- 1Department of Environmental Epidemiology, Institute of Industrial Ecological Sciences, University of Occupational and Environmental Health, Iseigaoka 1-1, Yahatanishiku, Kitakyushu, Japan .
- 2WHO Western Pacific Regional Office, Suva, Fiji .
- 3Department of Medical Humanities and Social Medicine, Kosin University College of Medicine, Busan, Republic of Korea .

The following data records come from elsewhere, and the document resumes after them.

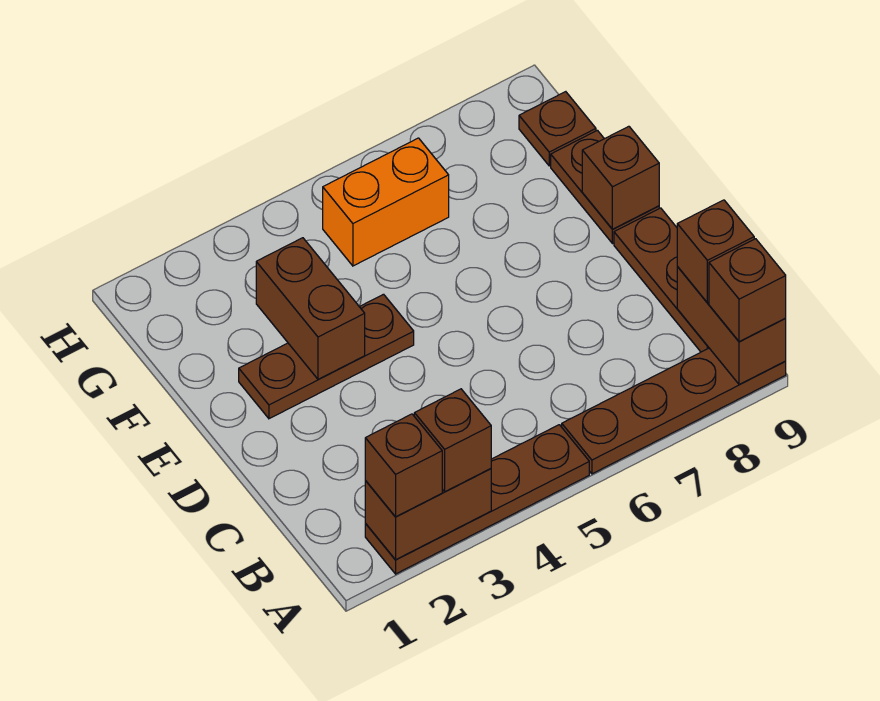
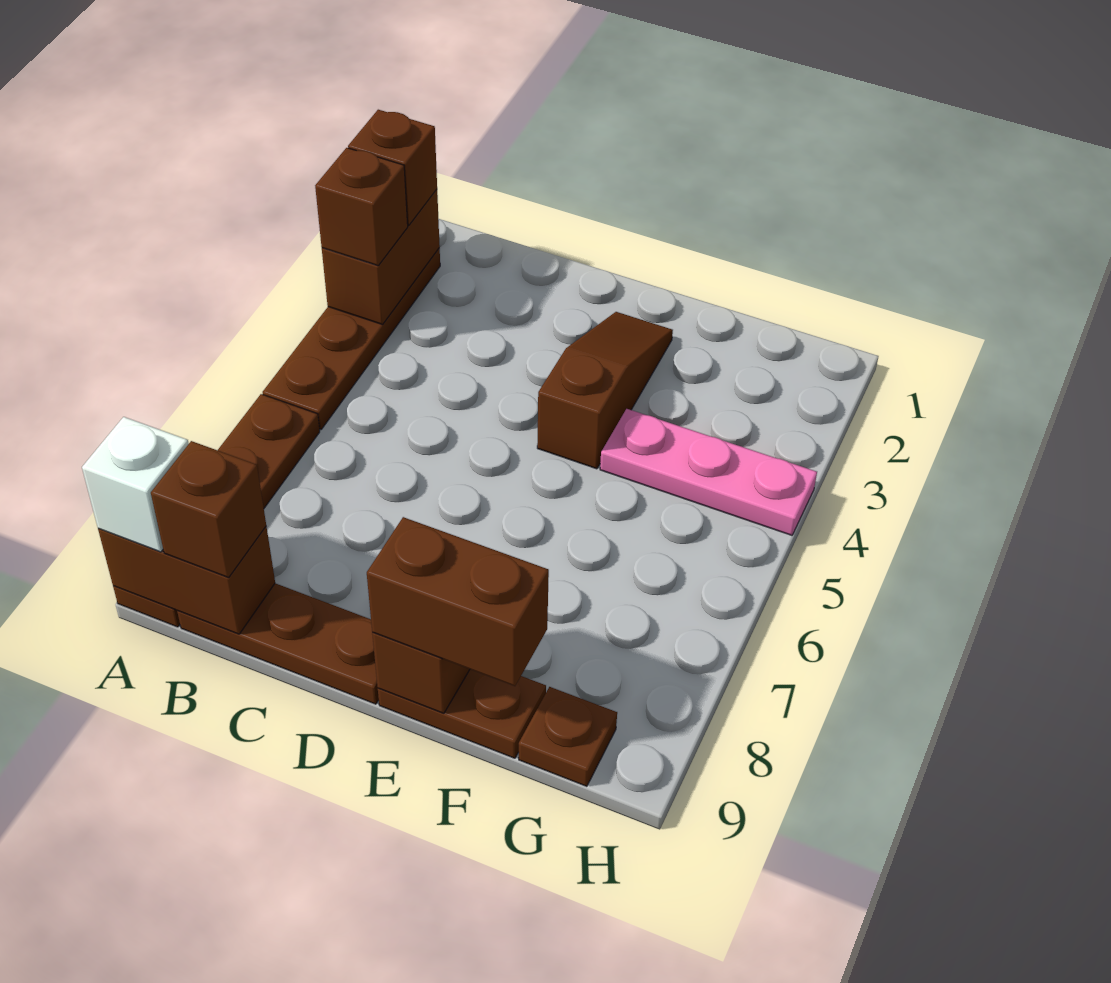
brown 1x1 brick [709,239,786,342] -> white 1x1 brick [82,417,189,552]
brown 1x3 plate [239,294,414,419] -> brown 1x3 slope [537,312,673,469]
brown 1x2 brick [256,238,365,380] -> brown 1x2 brick moved to [367,517,549,686]
none -> pink 1x3 plate [600,409,817,535]
orange 1x2 brick [323,138,449,266] -> none

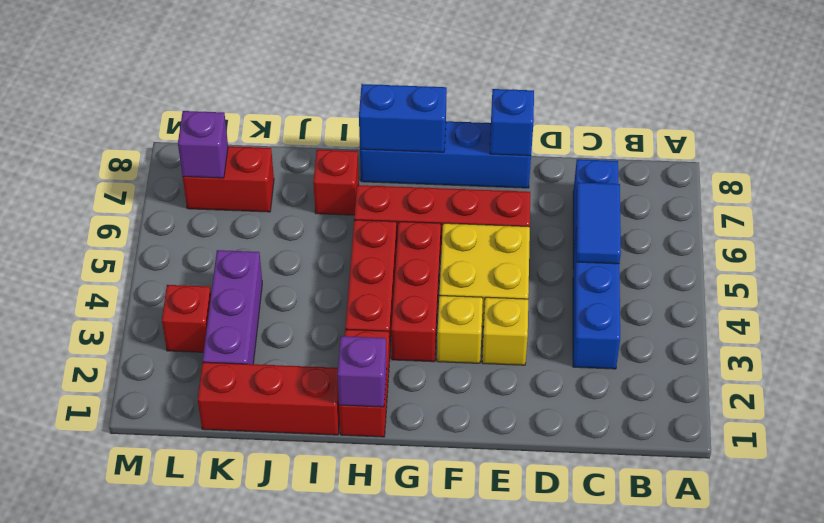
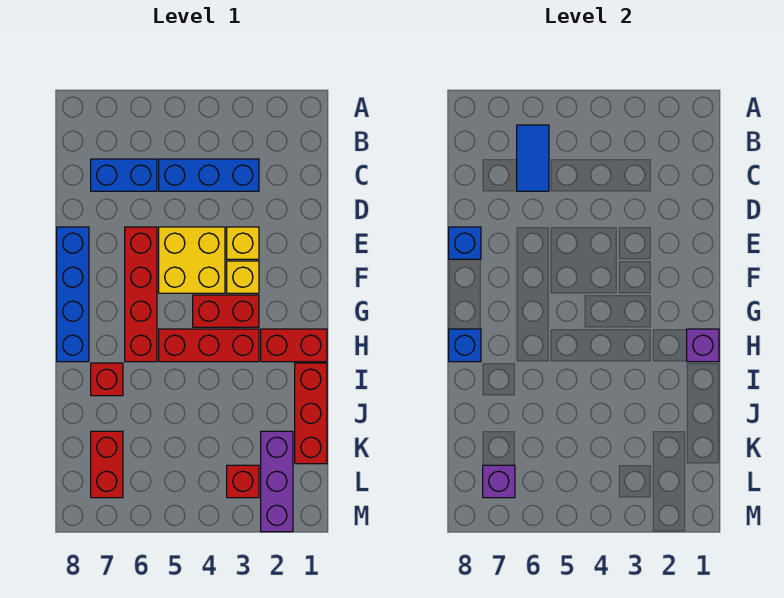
blue 1x2 tile [576,182,621,264] -> blue 1x2 tile turned to [517,125,549,191]
red 1x3 brick [391,222,441,362] -> red 1x2 brick [193,295,259,327]
blue 1x2 brick [359,84,447,152] -> blue 1x1 brick [449,329,481,362]
purple 1x3 brick [203,250,262,364] -> purple 1x3 brick turned to [261,431,293,532]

- 4University of Jyväskylä, Jyväskylä, Finland .
Abstract
OBJECTIVE:
To analyse national data on asbestos use and related diseases in the European Region of the World Health Organization (WHO).
METHODS:
For each of the 53 countries, per capita asbestos use (kg/capita/year) and age-adjusted mortality rates (deaths/million persons/year) due to mesothelioma and asbestosis were calculated using the databases of the United States Geological Survey and WHO, respectively. Countries were further categorized by ban status: early-ban (ban adopted by 2000, n = 17), late-ban (ban adopted 2001-2013, n = 17), and no-ban (n = 19).
FINDINGS:
Between 1920-2012, the highest per capita asbestos use was found in the no-ban group. After 2000, early-ban and late-ban groups reduced their asbestos use levels to less than or equal to 0.1 kg/capita/year, respectively, while the no-ban group maintained a very high use at 2.2 kg/capita/year. Between 1994 and 2010, the European Region registered 106 180 deaths from mesothelioma and asbestosis, accounting for 60% of such deaths worldwide. In the early-ban and late-ban groups, 16/17 and 15/17 countries, respectively, reported mesothelioma data to WHO, while only 6/19 countries in the no-ban group reported such data. The age-adjusted mortality rates for mesothelioma for the early-ban, late-ban and no-ban groups were 9.4, 3.7 and 3.2 deaths/million persons/year, respectively. Asbestosis rates for the groups were 0.8, 0.9 and 1.5 deaths/million persons/year, respectively.
CONCLUSION:
Within the European Region, the early-ban countries reported most of the current asbestos-related deaths. However, this might shift to the no-ban countries, since the disease burden will likely increase in these countries due the heavy use of asbestos.